Determine whether the following improper integrals converge or diverge:

Solution 
(a) $\int_{1}^{\infty }\dfrac{1}{x}\,dx{:} \lim\limits_{b\,\rightarrow \,\infty }\int_{1}^{b}\dfrac{1}{x} \,dx=\lim\limits_{b\,\rightarrow \,\infty }\big[\ln \,\vert x \vert \big] _{1}^{b}=\lim\limits_{b\,\rightarrow \,\infty }[ \ln b-\ln 1] = \infty$.

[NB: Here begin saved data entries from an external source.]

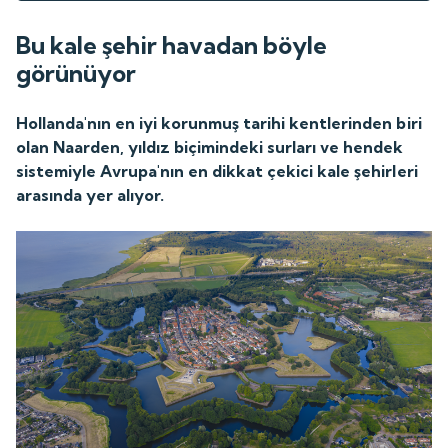
Bu kale şehir havadan böyle
görünüyor
Hollanda'nın en iyi korunmuş tarihi kentlerinden biri
olan Naarden, yıldız biçimindeki surları ve hendek
sistemiyle Avrupa'nın en dikkat çekici kale şehirleri
arasında yer alıyor.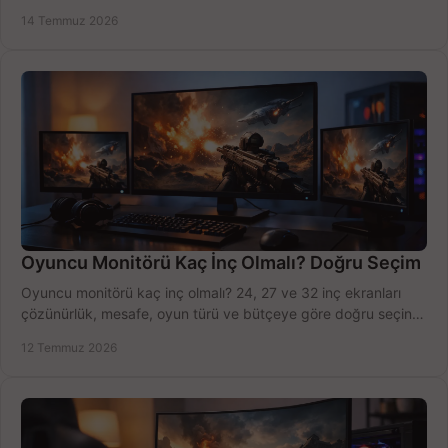
modeli, fiyatı karşılaştırın.
14 Temmuz 2026
Oyuncu Monitörü Kaç İnç Olmalı? Doğru Seçim
Oyuncu monitörü kaç inç olmalı? 24, 27 ve 32 inç ekranları
çözünürlük, mesafe, oyun türü ve bütçeye göre doğru seçin,
fırsatları değerlendirin, inceleyin.
12 Temmuz 2026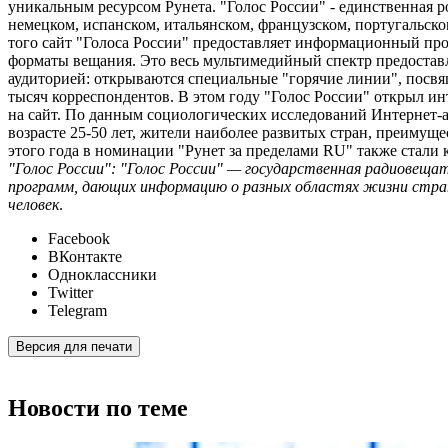
уникальным ресурсом Рунета. "Голос России" - единственная ро
немецком, испанском, итальянском, французском, португальском
того сайт "Голоса России" предоставляет информационный прод
форматы вещания. Это весь мультимедийный спектр предоставл
аудиторией: открываются специальные "горячие линии", посвя
тысяч корреспондентов. В этом году "Голос России" открыл 
на сайт. По данным социологических исследований Интернет-
возрасте 25-50 лет, жители наиболее развитых стран, преиму
этого года в номинации "Рунет за пределами RU" также стали
"Голос России": "Голос России" — государственная радиовещат
программ, дающих информацию о разных областях жизни страны
человек
.
Facebook
ВКонтакте
Одноклассники
Twitter
Telegram
Версия для печати
Новости по теме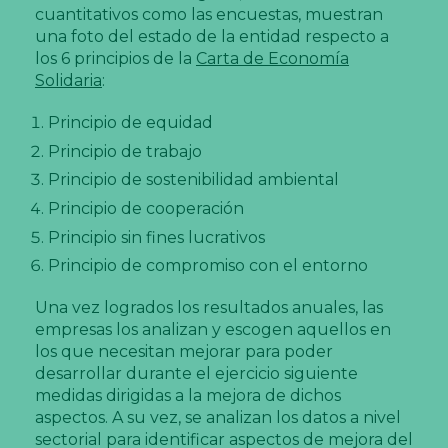
cuantitativos como las encuestas, muestran
una foto del estado de la entidad respecto a
los 6 principios de la
Carta de Economía
Solidaria
:
Principio de equidad
Principio de trabajo
Principio de sostenibilidad ambiental
Principio de cooperación
Principio sin fines lucrativos
Principio de compromiso con el entorno
Una vez logrados los resultados anuales, las
empresas los analizan y escogen aquellos en
los que necesitan mejorar para poder
desarrollar durante el ejercicio siguiente
medidas dirigidas a la mejora de dichos
aspectos. A su vez, se analizan los datos a nivel
sectorial para identificar aspectos de mejora del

The limit is infinite, so $\int_{1}^{\infty }\dfrac{1}{x}\,dx$ diverges.

(b) $\int_{-\infty }^{0} e^{x}\,dx: \lim\limits_{a\, \rightarrow \,-\infty }\int_{a}^{0}e^{x}\,dx=\lim\limits_{a\,\rightarrow \,-\infty }\big[e^{x}\big]_{a}^{0}=\lim\limits_{a\,\rightarrow \,-\infty }(1-e^{a}) = 1-0=1.$ Since the limit exists, $\int_{-\infty }^{0}e^{x}\,dx$ converges and equals $1$.

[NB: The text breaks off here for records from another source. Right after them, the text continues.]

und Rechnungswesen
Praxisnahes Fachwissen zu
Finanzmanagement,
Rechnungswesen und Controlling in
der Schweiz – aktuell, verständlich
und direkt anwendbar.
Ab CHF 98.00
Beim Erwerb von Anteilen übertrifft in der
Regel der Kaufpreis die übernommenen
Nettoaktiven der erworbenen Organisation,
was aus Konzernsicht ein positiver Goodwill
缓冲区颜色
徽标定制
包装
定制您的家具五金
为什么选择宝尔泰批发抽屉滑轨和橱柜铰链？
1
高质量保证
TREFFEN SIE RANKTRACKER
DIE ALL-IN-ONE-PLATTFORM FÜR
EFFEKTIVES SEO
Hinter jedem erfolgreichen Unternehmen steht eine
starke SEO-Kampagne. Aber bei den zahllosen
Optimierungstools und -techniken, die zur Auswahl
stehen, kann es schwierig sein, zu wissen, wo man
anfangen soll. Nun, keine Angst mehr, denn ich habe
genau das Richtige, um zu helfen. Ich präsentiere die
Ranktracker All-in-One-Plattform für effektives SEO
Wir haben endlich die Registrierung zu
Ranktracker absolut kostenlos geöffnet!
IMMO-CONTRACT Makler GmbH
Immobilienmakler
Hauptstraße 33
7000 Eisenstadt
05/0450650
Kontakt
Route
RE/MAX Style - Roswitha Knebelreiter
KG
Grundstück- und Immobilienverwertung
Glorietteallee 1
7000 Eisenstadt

(c) $$\begin{eqnarray*} \int_{\pi/2}^{\infty }\sin x \,dx: \lim\limits_{b\,\rightarrow \,\infty }\int_{\pi/2}^{b}\sin x\, dx &=& \lim\limits_{b\,\rightarrow \,\infty }\,\big[ -\cos x \big]^b_{\pi/2}\\ &=& \lim\limits_{b\,\rightarrow \,\infty } [ - \cos b +0 ] \\ &=& - \lim\limits_{b\,\rightarrow \,\infty }\cos b \end{eqnarray*}$$

This limit does not exist, since as $b\rightarrow \infty$, the value of $\cos b$ oscillates between $-1$ and $1$. So, $\int_{\pi/2}^{\infty }\sin x \,dx$ diverges.